The shared ground between the texts of Chandler and the cinematic genre of noir focuses on how events combined with a corrupt milieu disillusion a human being. The works recognize injustice, and perhaps ultimately the irrationality, of a certain principle operative in life over which men and women have no real control. It is nothing more than a mere assumption that the typical portrayal of women as femme fatales in the majority of noir films reduces the individual entity of independent women and reinforces patriarchal values. Patriarchy is a double-edged sword. For men, it prescribes that they must perform to be admired, and part of that performance must include subscribing to the success ethic. Keeping women in their place, means for men, that they, too, must keep to their place; they must go about their business alone; they cannot show too much emotion; and above all, they must find the meaning of life in activity, never contemplation.  They must close themselves in, confine themselves to a role in life which they had no part in creating and which was not created to accommodate their idiosyncrasies. There are no more alternatives for men than there are for women. Ironically, both the Marlowe texts as well as film noir subvert those very strategic interpretations of raw, rigid toughness to which they claim to strongly adhere.

In the 1940s, film noir reflected a contemporary sensibility. Chandler’s novels were set in contemporary Los Angeles, and the Marlowes of the films were men of their time. By the late 1960s, the romanticized private eye, like the cowboy, was considered part of a past age. He was associated with value structures and styles of filmmaking that were considered old fashioned. Even when presented as contemporary men dealing with contemporary problems, they could not help but recall a past age, like modern day cowboys. The new Marlowe films dealing with such dated materials presented him as the lone detective in lieu of Chandler’s representation of him in the novels. However, instead of the murky darkness and ominous shadows of the 1940s, these films used comparably sinister, but too bright and glossy color surfaces. The suggestion of censorable, “forbidden" material was a major factor of the 1940s noir films. By the 1960s, the reigning structure of censorship did not prevent the display of “morally dangerous" content such as nudity, incest, transvestism, and bold approaches to sexuality.
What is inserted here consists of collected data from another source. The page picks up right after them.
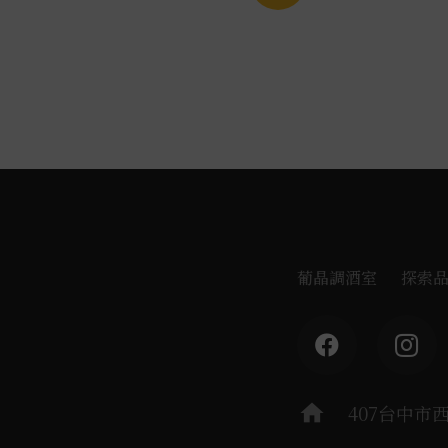
葡晶調酒室
探索
home
407台中市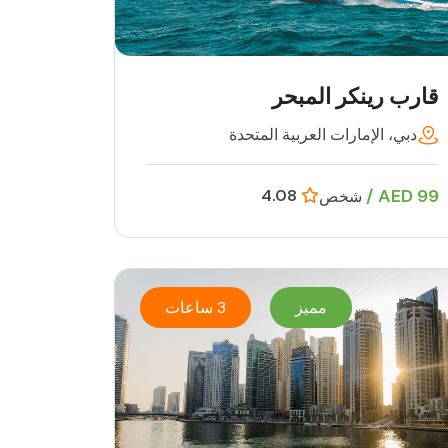
قارب رينكر المبحر
دبي، الإمارات العربية المتحدة
99 AED /
4.08
شخص
مميز
3 ساعات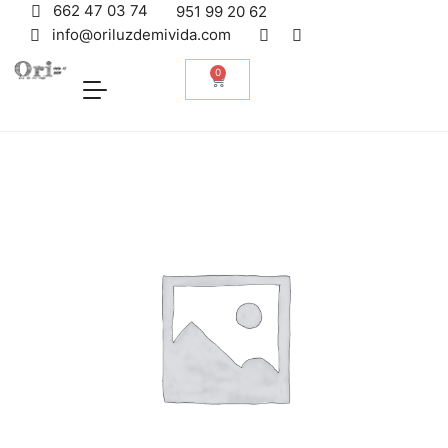
662 47 03 74
951 99 20 62
info@oriluzdemivida.com
0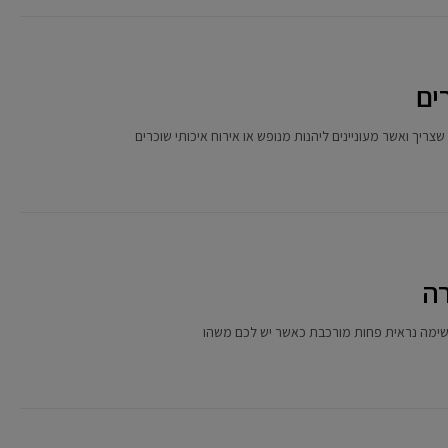
שצריך ואשר מעוניינים ליהנות מנופש או אירוח איכותי שוכרים
רה
 משימה נראית פחות מורכבת כאשר יש לכם משהו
Marlowe existed against, and in counterpoint to, the Production Code as well as the juxtposition of mean streets and mansions. The films, as a result of such protagonists, questioned the American sense of self, gender relations, notions of personal success or failure, and notions of personal freedom or the lack thereof.  Embedded as they are with the unresolved anxieties of their era, they formed a natural window into some of the deepest underlying currents of the times. Such a co-habitation of resistance and conformity explored the vulnerability to, responsibility fo,r and enjoyment of aggression, gaining momentum in the culturally powerful narrative forms of films via fiction.